▶ [PROBLEM REQUIREMENTS]:
Copy out each line of the entries below in which the string "round" appears.

(DATASET CONTENT begins)

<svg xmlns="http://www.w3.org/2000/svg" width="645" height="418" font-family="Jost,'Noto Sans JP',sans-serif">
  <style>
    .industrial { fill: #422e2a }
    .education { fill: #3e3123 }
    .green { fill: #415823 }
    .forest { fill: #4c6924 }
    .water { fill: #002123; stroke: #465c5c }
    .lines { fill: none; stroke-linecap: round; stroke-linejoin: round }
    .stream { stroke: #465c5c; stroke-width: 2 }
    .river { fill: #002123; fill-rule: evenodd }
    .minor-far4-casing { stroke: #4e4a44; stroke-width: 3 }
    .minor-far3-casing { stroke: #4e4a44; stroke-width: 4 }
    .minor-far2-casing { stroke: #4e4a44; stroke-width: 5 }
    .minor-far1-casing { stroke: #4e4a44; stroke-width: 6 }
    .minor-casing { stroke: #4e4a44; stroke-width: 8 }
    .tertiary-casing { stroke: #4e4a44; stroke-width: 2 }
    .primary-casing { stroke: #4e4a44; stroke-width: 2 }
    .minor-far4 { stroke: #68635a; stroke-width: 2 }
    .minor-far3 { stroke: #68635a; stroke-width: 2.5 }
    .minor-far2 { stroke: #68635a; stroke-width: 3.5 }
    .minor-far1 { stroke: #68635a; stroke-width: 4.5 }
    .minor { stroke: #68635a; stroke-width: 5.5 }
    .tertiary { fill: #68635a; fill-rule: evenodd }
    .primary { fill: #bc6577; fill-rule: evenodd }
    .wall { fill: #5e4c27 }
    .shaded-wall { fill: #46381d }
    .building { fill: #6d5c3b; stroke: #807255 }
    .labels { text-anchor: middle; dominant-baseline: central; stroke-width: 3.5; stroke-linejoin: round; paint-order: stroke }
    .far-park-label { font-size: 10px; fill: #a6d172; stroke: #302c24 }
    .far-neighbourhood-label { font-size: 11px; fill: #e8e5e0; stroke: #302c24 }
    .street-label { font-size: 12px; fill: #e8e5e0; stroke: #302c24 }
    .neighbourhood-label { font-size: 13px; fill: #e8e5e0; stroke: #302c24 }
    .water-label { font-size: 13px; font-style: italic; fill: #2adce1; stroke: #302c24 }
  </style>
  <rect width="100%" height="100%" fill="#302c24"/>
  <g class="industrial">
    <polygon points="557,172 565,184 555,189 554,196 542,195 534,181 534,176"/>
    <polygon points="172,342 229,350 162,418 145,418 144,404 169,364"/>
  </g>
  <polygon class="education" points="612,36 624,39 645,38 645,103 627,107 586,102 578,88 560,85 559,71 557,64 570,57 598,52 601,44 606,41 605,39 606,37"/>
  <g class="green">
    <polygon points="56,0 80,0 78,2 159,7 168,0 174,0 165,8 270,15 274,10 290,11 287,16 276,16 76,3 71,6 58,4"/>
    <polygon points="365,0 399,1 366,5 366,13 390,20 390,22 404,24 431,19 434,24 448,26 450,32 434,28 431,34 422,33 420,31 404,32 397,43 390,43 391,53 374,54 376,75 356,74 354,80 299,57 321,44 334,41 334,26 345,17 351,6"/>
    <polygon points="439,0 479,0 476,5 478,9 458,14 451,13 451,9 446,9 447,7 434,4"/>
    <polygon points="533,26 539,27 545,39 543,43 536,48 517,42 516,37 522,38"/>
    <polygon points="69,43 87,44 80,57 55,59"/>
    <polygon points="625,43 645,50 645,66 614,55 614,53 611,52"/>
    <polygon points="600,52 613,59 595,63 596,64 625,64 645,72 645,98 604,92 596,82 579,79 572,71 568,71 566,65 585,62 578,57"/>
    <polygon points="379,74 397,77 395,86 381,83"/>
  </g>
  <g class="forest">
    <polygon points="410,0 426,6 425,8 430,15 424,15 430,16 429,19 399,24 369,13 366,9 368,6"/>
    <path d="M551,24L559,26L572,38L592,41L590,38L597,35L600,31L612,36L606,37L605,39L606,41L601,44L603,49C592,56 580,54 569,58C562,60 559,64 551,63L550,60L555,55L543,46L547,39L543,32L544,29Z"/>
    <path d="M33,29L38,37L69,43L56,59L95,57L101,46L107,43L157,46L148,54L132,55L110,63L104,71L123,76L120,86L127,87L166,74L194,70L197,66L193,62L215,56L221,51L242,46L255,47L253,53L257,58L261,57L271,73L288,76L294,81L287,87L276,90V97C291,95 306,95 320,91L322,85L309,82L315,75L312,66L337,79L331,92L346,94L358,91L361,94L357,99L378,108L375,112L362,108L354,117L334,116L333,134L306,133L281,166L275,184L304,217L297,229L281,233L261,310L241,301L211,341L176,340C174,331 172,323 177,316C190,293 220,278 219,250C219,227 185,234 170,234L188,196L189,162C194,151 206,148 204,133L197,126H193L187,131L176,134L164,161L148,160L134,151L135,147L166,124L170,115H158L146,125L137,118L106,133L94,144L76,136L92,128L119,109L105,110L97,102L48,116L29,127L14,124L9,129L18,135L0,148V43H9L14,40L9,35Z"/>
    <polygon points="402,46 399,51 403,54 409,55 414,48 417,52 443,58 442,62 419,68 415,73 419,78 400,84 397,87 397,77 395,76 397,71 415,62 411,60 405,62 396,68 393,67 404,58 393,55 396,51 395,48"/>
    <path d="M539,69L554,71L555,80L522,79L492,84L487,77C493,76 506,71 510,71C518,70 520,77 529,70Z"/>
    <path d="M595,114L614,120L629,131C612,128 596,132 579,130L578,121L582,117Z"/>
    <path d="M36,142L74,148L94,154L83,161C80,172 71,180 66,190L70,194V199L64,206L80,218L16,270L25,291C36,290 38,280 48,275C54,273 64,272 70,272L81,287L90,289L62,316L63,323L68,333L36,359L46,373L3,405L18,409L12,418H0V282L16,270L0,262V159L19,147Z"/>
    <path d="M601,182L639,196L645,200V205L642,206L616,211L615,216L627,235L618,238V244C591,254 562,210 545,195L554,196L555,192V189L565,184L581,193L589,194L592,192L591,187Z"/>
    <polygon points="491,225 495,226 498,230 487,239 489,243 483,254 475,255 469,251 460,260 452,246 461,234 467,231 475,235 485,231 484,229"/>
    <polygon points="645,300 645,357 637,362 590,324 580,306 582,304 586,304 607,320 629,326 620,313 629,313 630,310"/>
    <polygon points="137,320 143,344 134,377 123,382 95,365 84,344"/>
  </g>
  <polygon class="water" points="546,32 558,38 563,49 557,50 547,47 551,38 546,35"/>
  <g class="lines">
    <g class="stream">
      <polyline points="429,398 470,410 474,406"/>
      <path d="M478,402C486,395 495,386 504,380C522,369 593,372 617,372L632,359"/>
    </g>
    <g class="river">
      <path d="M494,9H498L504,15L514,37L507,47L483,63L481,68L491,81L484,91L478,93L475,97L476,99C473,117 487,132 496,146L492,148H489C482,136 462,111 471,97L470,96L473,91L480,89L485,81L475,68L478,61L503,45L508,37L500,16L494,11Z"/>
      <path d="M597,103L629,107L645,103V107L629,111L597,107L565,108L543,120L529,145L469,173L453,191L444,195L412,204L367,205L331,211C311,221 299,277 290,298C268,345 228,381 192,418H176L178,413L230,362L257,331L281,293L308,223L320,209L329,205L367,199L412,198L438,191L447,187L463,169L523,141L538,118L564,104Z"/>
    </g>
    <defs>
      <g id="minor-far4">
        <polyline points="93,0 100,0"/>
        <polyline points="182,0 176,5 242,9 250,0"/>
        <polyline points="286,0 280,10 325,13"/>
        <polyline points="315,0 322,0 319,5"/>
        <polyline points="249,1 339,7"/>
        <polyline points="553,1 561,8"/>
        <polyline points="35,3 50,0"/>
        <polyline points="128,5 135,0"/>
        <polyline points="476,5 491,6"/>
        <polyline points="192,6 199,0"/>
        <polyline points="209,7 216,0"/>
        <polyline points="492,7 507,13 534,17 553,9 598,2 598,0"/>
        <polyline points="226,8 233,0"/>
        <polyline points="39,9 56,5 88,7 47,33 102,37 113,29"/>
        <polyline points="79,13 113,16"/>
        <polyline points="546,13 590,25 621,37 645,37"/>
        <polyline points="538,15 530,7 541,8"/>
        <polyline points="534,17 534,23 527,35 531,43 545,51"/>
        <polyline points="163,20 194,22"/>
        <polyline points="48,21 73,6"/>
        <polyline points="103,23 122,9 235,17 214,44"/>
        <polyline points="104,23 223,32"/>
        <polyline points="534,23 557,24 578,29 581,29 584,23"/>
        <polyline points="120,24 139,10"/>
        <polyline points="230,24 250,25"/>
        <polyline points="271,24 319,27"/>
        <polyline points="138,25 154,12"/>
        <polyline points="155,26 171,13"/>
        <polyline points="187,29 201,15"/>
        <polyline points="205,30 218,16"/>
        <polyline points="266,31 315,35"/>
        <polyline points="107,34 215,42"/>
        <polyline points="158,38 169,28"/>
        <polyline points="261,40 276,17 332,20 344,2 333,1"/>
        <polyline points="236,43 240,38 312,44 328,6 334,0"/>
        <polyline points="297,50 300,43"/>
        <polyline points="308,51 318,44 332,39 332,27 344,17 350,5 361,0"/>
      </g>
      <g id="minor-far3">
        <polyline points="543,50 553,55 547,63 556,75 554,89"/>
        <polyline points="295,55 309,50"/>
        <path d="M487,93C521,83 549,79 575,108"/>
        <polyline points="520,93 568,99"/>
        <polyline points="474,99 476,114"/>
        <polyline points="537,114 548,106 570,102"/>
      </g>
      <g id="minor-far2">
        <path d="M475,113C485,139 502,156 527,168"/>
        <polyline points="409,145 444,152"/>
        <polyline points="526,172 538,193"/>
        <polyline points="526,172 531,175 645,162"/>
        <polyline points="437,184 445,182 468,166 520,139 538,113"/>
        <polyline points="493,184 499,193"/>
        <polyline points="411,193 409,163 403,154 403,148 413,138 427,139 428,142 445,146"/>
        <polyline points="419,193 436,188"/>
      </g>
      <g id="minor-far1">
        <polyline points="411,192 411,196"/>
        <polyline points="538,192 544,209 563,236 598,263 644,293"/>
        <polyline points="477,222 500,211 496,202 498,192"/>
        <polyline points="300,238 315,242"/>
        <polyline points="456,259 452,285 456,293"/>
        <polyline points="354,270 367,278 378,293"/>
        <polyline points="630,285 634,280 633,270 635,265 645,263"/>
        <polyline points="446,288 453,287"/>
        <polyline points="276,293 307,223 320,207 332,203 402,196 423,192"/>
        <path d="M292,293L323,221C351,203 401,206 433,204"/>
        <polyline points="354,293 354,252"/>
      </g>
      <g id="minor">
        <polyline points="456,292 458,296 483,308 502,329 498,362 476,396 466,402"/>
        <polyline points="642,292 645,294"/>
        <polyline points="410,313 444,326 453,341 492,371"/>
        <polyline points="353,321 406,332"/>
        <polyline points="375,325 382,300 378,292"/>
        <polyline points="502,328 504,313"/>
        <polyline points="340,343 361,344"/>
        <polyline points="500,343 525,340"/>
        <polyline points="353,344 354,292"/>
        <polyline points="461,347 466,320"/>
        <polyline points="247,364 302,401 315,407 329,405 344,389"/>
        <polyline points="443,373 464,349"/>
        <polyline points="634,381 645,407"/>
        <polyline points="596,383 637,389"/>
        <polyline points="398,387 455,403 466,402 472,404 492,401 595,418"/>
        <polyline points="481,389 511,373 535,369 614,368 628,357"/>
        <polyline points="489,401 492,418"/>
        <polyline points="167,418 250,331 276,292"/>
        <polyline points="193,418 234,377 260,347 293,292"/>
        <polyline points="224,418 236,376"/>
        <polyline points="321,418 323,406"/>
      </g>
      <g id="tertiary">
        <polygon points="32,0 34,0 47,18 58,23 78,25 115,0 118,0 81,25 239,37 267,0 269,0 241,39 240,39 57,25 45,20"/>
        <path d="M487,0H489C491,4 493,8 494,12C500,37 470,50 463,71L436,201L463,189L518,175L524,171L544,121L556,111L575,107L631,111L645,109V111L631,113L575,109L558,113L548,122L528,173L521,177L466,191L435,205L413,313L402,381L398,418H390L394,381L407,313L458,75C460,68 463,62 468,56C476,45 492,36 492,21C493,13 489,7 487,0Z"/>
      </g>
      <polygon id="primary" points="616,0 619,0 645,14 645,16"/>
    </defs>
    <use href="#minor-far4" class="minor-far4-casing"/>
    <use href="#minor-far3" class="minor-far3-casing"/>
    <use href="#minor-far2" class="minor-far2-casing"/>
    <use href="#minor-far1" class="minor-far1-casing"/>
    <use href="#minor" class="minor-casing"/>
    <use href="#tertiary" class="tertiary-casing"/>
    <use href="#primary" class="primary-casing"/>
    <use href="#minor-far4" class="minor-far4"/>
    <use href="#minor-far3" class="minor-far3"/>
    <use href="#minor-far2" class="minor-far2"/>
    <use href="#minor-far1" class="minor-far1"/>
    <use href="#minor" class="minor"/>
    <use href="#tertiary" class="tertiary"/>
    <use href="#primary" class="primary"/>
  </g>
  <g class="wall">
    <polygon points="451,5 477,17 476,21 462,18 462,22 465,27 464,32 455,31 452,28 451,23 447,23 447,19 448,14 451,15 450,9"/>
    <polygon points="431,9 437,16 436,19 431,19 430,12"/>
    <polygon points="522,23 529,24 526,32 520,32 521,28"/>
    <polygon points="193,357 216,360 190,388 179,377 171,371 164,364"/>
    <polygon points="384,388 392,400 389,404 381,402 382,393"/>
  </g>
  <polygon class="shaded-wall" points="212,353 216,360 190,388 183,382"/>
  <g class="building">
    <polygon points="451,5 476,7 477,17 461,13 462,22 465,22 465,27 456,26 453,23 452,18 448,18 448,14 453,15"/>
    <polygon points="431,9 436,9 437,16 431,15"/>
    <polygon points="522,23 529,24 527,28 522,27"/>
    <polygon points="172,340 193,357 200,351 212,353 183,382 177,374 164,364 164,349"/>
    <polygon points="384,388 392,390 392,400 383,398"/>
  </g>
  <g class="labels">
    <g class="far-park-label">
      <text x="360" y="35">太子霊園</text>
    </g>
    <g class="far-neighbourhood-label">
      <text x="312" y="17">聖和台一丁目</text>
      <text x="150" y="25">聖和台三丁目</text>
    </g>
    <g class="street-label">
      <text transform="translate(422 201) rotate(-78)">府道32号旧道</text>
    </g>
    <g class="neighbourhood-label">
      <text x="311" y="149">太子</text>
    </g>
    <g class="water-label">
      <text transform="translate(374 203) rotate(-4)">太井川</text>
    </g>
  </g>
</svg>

(DATASET CONTENT ends)

▶ [SOLUTION]:
    .lines { fill: none; stroke-linecap: round; stroke-linejoin: round }
    .labels { text-anchor: middle; dominant-baseline: central; stroke-width: 3.5; stroke-linejoin: round; paint-order: stroke }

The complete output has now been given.